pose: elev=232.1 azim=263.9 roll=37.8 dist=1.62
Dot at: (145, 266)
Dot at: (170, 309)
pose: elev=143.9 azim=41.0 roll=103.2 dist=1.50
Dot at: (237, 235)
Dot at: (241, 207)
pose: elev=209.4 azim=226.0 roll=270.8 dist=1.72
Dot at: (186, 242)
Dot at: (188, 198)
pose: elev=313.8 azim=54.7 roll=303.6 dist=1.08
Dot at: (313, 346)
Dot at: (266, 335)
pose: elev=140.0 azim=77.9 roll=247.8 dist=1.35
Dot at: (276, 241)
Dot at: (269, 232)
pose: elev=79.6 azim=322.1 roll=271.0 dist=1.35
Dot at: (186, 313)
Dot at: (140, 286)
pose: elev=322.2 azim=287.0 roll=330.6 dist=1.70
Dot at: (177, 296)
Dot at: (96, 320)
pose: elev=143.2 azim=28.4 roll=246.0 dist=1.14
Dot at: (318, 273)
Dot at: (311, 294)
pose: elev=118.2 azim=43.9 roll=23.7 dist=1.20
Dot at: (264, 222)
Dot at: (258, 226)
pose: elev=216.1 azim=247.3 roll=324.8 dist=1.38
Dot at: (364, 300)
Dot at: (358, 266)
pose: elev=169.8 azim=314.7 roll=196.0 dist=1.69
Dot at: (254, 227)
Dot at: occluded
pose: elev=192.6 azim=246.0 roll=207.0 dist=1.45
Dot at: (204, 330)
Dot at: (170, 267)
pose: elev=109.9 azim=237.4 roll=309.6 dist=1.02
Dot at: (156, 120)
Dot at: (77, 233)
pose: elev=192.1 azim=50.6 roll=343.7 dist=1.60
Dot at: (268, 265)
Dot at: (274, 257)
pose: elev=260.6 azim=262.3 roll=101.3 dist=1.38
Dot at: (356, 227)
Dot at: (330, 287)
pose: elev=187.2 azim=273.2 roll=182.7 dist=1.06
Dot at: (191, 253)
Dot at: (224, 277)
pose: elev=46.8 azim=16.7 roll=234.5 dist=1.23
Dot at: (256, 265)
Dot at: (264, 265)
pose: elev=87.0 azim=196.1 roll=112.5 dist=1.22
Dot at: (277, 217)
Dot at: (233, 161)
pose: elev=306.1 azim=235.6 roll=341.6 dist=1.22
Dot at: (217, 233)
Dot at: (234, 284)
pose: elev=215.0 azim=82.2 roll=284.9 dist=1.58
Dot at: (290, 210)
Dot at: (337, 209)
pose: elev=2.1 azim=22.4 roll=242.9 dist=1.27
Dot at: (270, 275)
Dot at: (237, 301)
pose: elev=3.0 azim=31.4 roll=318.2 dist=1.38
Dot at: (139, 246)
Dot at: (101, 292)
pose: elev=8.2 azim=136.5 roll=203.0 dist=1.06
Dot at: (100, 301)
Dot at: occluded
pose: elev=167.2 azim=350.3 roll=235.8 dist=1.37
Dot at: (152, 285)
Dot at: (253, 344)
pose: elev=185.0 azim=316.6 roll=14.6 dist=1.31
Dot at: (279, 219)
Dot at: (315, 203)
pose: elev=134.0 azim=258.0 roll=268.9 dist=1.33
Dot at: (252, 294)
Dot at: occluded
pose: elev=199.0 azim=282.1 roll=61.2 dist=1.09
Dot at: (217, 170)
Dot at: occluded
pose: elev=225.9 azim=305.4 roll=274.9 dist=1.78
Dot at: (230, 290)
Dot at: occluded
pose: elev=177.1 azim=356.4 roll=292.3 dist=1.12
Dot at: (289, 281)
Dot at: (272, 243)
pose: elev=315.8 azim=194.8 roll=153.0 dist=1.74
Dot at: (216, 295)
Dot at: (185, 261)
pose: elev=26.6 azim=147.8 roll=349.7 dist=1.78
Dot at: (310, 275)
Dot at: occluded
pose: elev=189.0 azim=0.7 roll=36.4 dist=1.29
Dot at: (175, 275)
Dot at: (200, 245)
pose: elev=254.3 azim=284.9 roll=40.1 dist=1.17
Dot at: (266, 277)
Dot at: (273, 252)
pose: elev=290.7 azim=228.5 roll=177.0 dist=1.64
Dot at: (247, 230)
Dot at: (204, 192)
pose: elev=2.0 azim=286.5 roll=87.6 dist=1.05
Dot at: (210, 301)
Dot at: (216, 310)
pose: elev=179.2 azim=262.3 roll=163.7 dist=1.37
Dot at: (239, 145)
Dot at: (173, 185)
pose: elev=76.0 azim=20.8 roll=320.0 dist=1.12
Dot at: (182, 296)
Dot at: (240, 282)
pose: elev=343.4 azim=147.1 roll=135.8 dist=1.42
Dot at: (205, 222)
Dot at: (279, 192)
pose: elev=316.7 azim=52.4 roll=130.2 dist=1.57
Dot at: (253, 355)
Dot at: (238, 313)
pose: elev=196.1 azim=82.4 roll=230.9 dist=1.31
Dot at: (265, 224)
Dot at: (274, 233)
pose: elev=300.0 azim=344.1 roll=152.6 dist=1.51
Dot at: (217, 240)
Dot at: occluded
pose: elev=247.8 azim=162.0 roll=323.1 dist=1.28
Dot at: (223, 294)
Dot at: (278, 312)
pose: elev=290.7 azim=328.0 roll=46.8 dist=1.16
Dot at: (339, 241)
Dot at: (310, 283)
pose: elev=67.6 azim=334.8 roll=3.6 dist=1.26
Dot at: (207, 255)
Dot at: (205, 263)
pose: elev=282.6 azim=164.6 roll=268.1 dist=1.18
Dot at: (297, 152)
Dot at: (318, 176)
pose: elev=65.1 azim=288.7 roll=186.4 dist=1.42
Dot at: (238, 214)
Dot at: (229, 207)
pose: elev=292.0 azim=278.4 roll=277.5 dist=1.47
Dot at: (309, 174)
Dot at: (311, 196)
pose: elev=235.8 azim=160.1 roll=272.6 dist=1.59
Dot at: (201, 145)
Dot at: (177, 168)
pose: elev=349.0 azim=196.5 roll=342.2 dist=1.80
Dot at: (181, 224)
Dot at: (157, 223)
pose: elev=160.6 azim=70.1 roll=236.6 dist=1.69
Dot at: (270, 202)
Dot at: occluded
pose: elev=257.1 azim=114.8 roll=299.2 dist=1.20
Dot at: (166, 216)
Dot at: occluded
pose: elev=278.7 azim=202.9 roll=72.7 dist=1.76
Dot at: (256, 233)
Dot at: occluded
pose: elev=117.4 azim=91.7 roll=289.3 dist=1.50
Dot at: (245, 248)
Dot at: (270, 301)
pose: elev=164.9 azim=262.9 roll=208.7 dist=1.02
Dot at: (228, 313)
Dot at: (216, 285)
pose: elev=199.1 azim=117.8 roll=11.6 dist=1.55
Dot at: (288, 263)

#### EXERCISE TASK:
Update all the entries by replacing "dist" with "distance" wherever it occurs, leaving every other part of each line unchanged.

#### WORKED SOLUTION:
pose: elev=232.1 azim=263.9 roll=37.8 distance=1.62
Dot at: (145, 266)
Dot at: (170, 309)
pose: elev=143.9 azim=41.0 roll=103.2 distance=1.50
Dot at: (237, 235)
Dot at: (241, 207)
pose: elev=209.4 azim=226.0 roll=270.8 distance=1.72
Dot at: (186, 242)
Dot at: (188, 198)
pose: elev=313.8 azim=54.7 roll=303.6 distance=1.08
Dot at: (313, 346)
Dot at: (266, 335)
pose: elev=140.0 azim=77.9 roll=247.8 distance=1.35
Dot at: (276, 241)
Dot at: (269, 232)
pose: elev=79.6 azim=322.1 roll=271.0 distance=1.35
Dot at: (186, 313)
Dot at: (140, 286)
pose: elev=322.2 azim=287.0 roll=330.6 distance=1.70
Dot at: (177, 296)
Dot at: (96, 320)
pose: elev=143.2 azim=28.4 roll=246.0 distance=1.14
Dot at: (318, 273)
Dot at: (311, 294)
pose: elev=118.2 azim=43.9 roll=23.7 distance=1.20
Dot at: (264, 222)
Dot at: (258, 226)
pose: elev=216.1 azim=247.3 roll=324.8 distance=1.38
Dot at: (364, 300)
Dot at: (358, 266)
pose: elev=169.8 azim=314.7 roll=196.0 distance=1.69
Dot at: (254, 227)
Dot at: occluded
pose: elev=192.6 azim=246.0 roll=207.0 distance=1.45
Dot at: (204, 330)
Dot at: (170, 267)
pose: elev=109.9 azim=237.4 roll=309.6 distance=1.02
Dot at: (156, 120)
Dot at: (77, 233)
pose: elev=192.1 azim=50.6 roll=343.7 distance=1.60
Dot at: (268, 265)
Dot at: (274, 257)
pose: elev=260.6 azim=262.3 roll=101.3 distance=1.38
Dot at: (356, 227)
Dot at: (330, 287)
pose: elev=187.2 azim=273.2 roll=182.7 distance=1.06
Dot at: (191, 253)
Dot at: (224, 277)
pose: elev=46.8 azim=16.7 roll=234.5 distance=1.23
Dot at: (256, 265)
Dot at: (264, 265)
pose: elev=87.0 azim=196.1 roll=112.5 distance=1.22
Dot at: (277, 217)
Dot at: (233, 161)
pose: elev=306.1 azim=235.6 roll=341.6 distance=1.22
Dot at: (217, 233)
Dot at: (234, 284)
pose: elev=215.0 azim=82.2 roll=284.9 distance=1.58
Dot at: (290, 210)
Dot at: (337, 209)
pose: elev=2.1 azim=22.4 roll=242.9 distance=1.27
Dot at: (270, 275)
Dot at: (237, 301)
pose: elev=3.0 azim=31.4 roll=318.2 distance=1.38
Dot at: (139, 246)
Dot at: (101, 292)
pose: elev=8.2 azim=136.5 roll=203.0 distance=1.06
Dot at: (100, 301)
Dot at: occluded
pose: elev=167.2 azim=350.3 roll=235.8 distance=1.37
Dot at: (152, 285)
Dot at: (253, 344)
pose: elev=185.0 azim=316.6 roll=14.6 distance=1.31
Dot at: (279, 219)
Dot at: (315, 203)
pose: elev=134.0 azim=258.0 roll=268.9 distance=1.33
Dot at: (252, 294)
Dot at: occluded
pose: elev=199.0 azim=282.1 roll=61.2 distance=1.09
Dot at: (217, 170)
Dot at: occluded
pose: elev=225.9 azim=305.4 roll=274.9 distance=1.78
Dot at: (230, 290)
Dot at: occluded
pose: elev=177.1 azim=356.4 roll=292.3 distance=1.12
Dot at: (289, 281)
Dot at: (272, 243)
pose: elev=315.8 azim=194.8 roll=153.0 distance=1.74
Dot at: (216, 295)
Dot at: (185, 261)
pose: elev=26.6 azim=147.8 roll=349.7 distance=1.78
Dot at: (310, 275)
Dot at: occluded
pose: elev=189.0 azim=0.7 roll=36.4 distance=1.29
Dot at: (175, 275)
Dot at: (200, 245)
pose: elev=254.3 azim=284.9 roll=40.1 distance=1.17
Dot at: (266, 277)
Dot at: (273, 252)
pose: elev=290.7 azim=228.5 roll=177.0 distance=1.64
Dot at: (247, 230)
Dot at: (204, 192)
pose: elev=2.0 azim=286.5 roll=87.6 distance=1.05
Dot at: (210, 301)
Dot at: (216, 310)
pose: elev=179.2 azim=262.3 roll=163.7 distance=1.37
Dot at: (239, 145)
Dot at: (173, 185)
pose: elev=76.0 azim=20.8 roll=320.0 distance=1.12
Dot at: (182, 296)
Dot at: (240, 282)
pose: elev=343.4 azim=147.1 roll=135.8 distance=1.42
Dot at: (205, 222)
Dot at: (279, 192)
pose: elev=316.7 azim=52.4 roll=130.2 distance=1.57
Dot at: (253, 355)
Dot at: (238, 313)
pose: elev=196.1 azim=82.4 roll=230.9 distance=1.31
Dot at: (265, 224)
Dot at: (274, 233)
pose: elev=300.0 azim=344.1 roll=152.6 distance=1.51
Dot at: (217, 240)
Dot at: occluded
pose: elev=247.8 azim=162.0 roll=323.1 distance=1.28
Dot at: (223, 294)
Dot at: (278, 312)
pose: elev=290.7 azim=328.0 roll=46.8 distance=1.16
Dot at: (339, 241)
Dot at: (310, 283)
pose: elev=67.6 azim=334.8 roll=3.6 distance=1.26
Dot at: (207, 255)
Dot at: (205, 263)
pose: elev=282.6 azim=164.6 roll=268.1 distance=1.18
Dot at: (297, 152)
Dot at: (318, 176)
pose: elev=65.1 azim=288.7 roll=186.4 distance=1.42
Dot at: (238, 214)
Dot at: (229, 207)
pose: elev=292.0 azim=278.4 roll=277.5 distance=1.47
Dot at: (309, 174)
Dot at: (311, 196)
pose: elev=235.8 azim=160.1 roll=272.6 distance=1.59
Dot at: (201, 145)
Dot at: (177, 168)
pose: elev=349.0 azim=196.5 roll=342.2 distance=1.80
Dot at: (181, 224)
Dot at: (157, 223)
pose: elev=160.6 azim=70.1 roll=236.6 distance=1.69
Dot at: (270, 202)
Dot at: occluded
pose: elev=257.1 azim=114.8 roll=299.2 distance=1.20
Dot at: (166, 216)
Dot at: occluded
pose: elev=278.7 azim=202.9 roll=72.7 distance=1.76
Dot at: (256, 233)
Dot at: occluded
pose: elev=117.4 azim=91.7 roll=289.3 distance=1.50
Dot at: (245, 248)
Dot at: (270, 301)
pose: elev=164.9 azim=262.9 roll=208.7 distance=1.02
Dot at: (228, 313)
Dot at: (216, 285)
pose: elev=199.1 azim=117.8 roll=11.6 distance=1.55
Dot at: (288, 263)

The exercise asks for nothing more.